*** Opening of Information ***
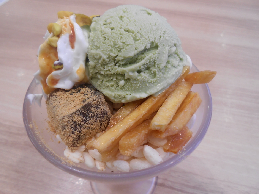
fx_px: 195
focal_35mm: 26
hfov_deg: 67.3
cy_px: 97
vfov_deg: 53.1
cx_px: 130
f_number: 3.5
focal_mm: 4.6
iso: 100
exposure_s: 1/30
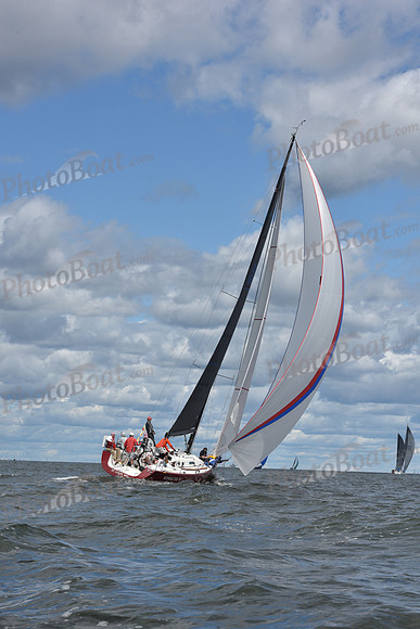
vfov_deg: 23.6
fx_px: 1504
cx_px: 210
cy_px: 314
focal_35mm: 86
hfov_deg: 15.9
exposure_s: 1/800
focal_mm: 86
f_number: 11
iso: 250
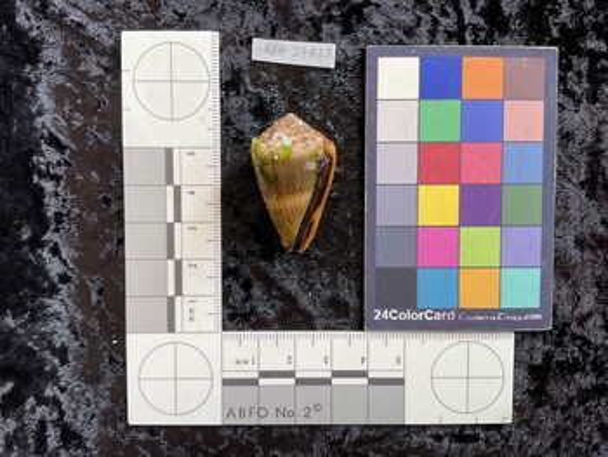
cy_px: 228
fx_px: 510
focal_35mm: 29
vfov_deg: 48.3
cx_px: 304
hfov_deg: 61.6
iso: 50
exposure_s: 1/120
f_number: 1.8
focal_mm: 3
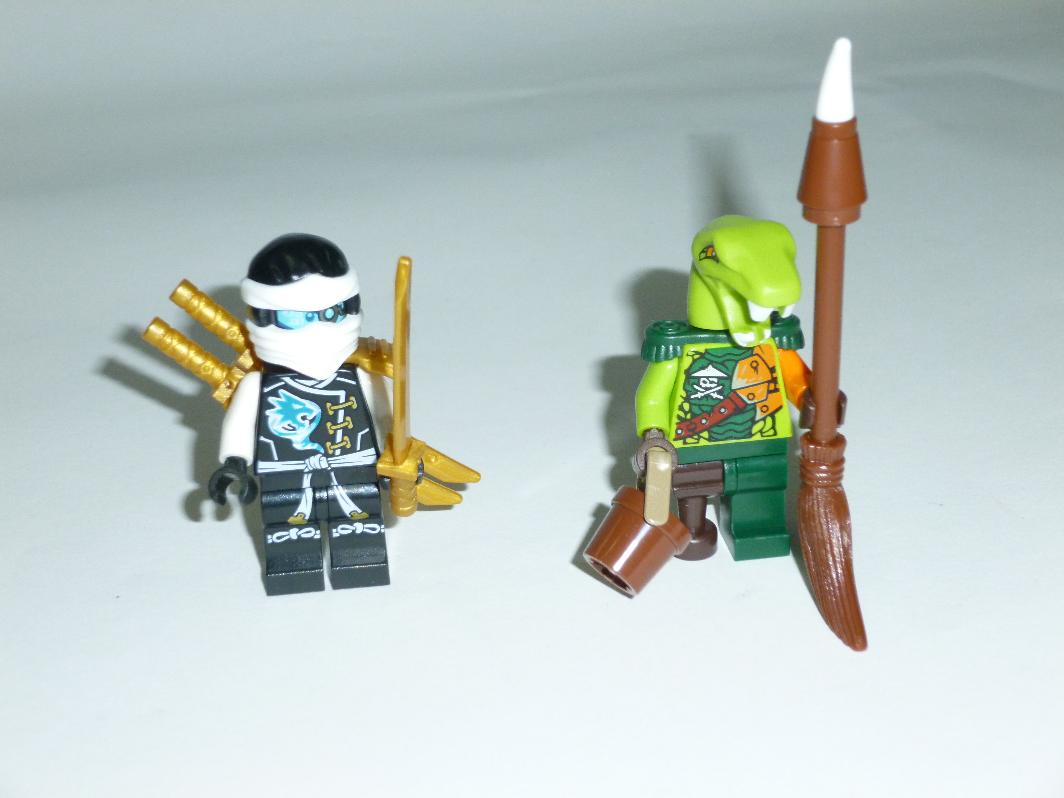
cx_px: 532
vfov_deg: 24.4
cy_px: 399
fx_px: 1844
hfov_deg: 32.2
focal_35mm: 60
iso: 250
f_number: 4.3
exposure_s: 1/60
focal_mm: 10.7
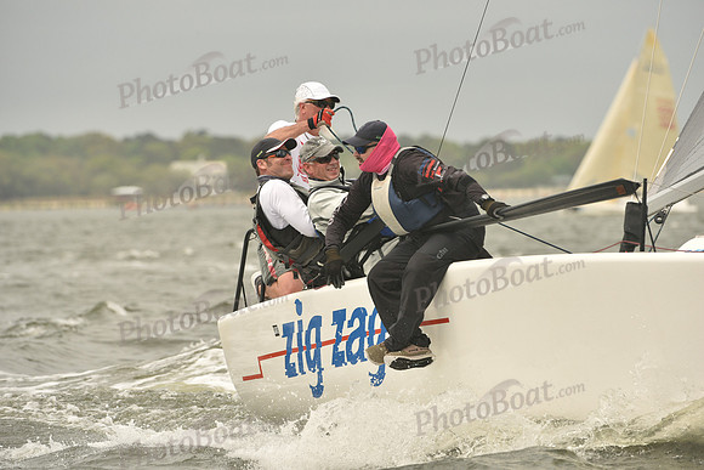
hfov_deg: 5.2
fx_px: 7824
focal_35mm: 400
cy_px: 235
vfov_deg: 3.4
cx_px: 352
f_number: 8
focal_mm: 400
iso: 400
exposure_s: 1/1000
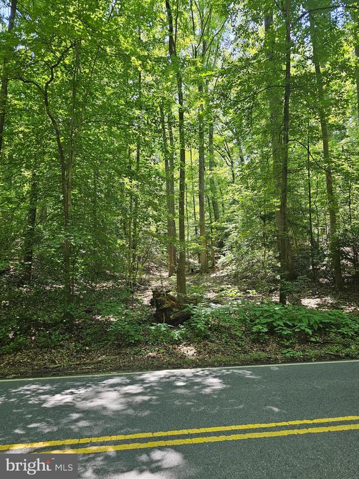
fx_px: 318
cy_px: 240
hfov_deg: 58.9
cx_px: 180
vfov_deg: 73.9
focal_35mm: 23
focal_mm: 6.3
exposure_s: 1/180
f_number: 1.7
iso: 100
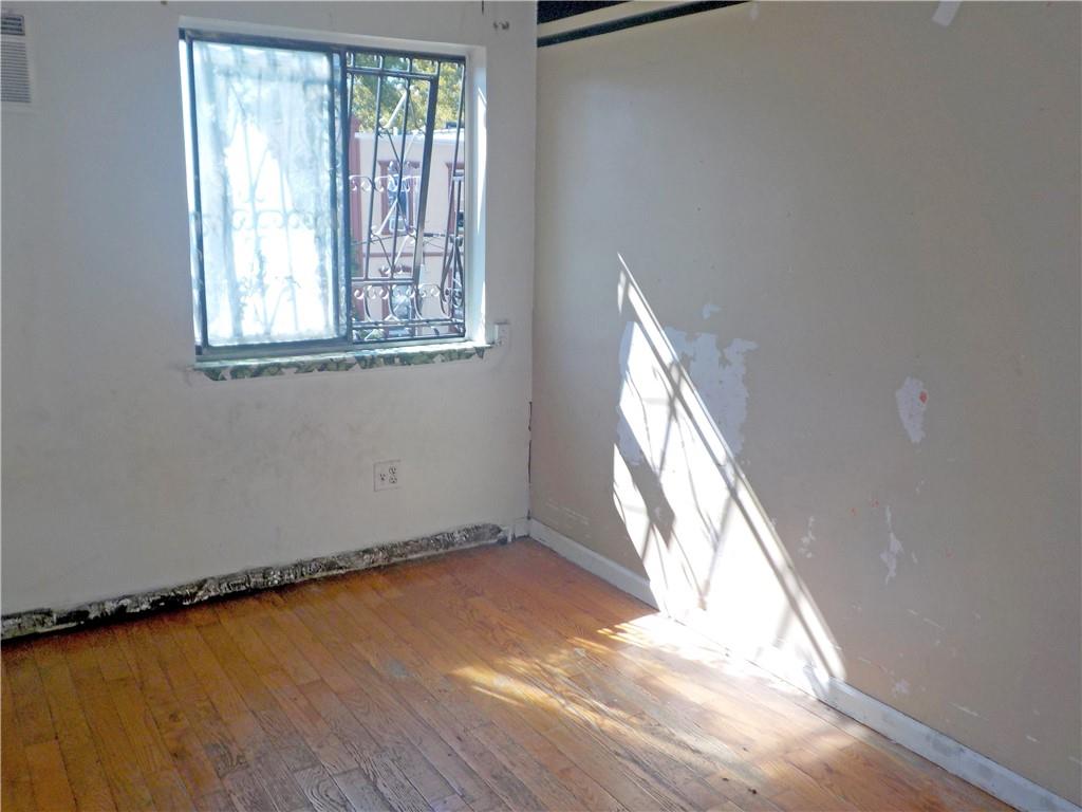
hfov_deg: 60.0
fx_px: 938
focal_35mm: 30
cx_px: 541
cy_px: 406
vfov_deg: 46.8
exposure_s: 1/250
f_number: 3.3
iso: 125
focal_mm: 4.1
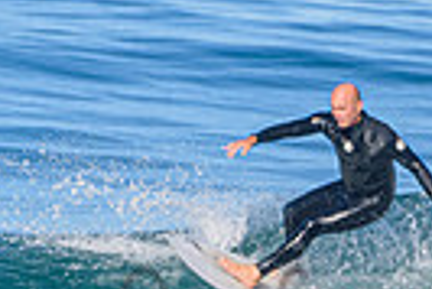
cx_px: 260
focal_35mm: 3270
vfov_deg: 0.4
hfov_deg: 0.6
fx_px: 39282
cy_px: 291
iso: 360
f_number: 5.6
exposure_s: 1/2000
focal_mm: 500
*** Close of Information ***
* [Requirement]
Retype the data word for word and keep the pictures out of it.

* [Exercise solution]
fx_px: 195
focal_35mm: 26
hfov_deg: 67.3
cy_px: 97
vfov_deg: 53.1
cx_px: 130
f_number: 3.5
focal_mm: 4.6
iso: 100
exposure_s: 1/30
vfov_deg: 23.6
fx_px: 1504
cx_px: 210
cy_px: 314
focal_35mm: 86
hfov_deg: 15.9
exposure_s: 1/800
focal_mm: 86
f_number: 11
iso: 250
cy_px: 228
fx_px: 510
focal_35mm: 29
vfov_deg: 48.3
cx_px: 304
hfov_deg: 61.6
iso: 50
exposure_s: 1/120
f_number: 1.8
focal_mm: 3
cx_px: 532
vfov_deg: 24.4
cy_px: 399
fx_px: 1844
hfov_deg: 32.2
focal_35mm: 60
iso: 250
f_number: 4.3
exposure_s: 1/60
focal_mm: 10.7
hfov_deg: 5.2
fx_px: 7824
focal_35mm: 400
cy_px: 235
vfov_deg: 3.4
cx_px: 352
f_number: 8
focal_mm: 400
iso: 400
exposure_s: 1/1000
fx_px: 318
cy_px: 240
hfov_deg: 58.9
cx_px: 180
vfov_deg: 73.9
focal_35mm: 23
focal_mm: 6.3
exposure_s: 1/180
f_number: 1.7
iso: 100
hfov_deg: 60.0
fx_px: 938
focal_35mm: 30
cx_px: 541
cy_px: 406
vfov_deg: 46.8
exposure_s: 1/250
f_number: 3.3
iso: 125
focal_mm: 4.1
cx_px: 260
focal_35mm: 3270
vfov_deg: 0.4
hfov_deg: 0.6
fx_px: 39282
cy_px: 291
iso: 360
f_number: 5.6
exposure_s: 1/2000
focal_mm: 500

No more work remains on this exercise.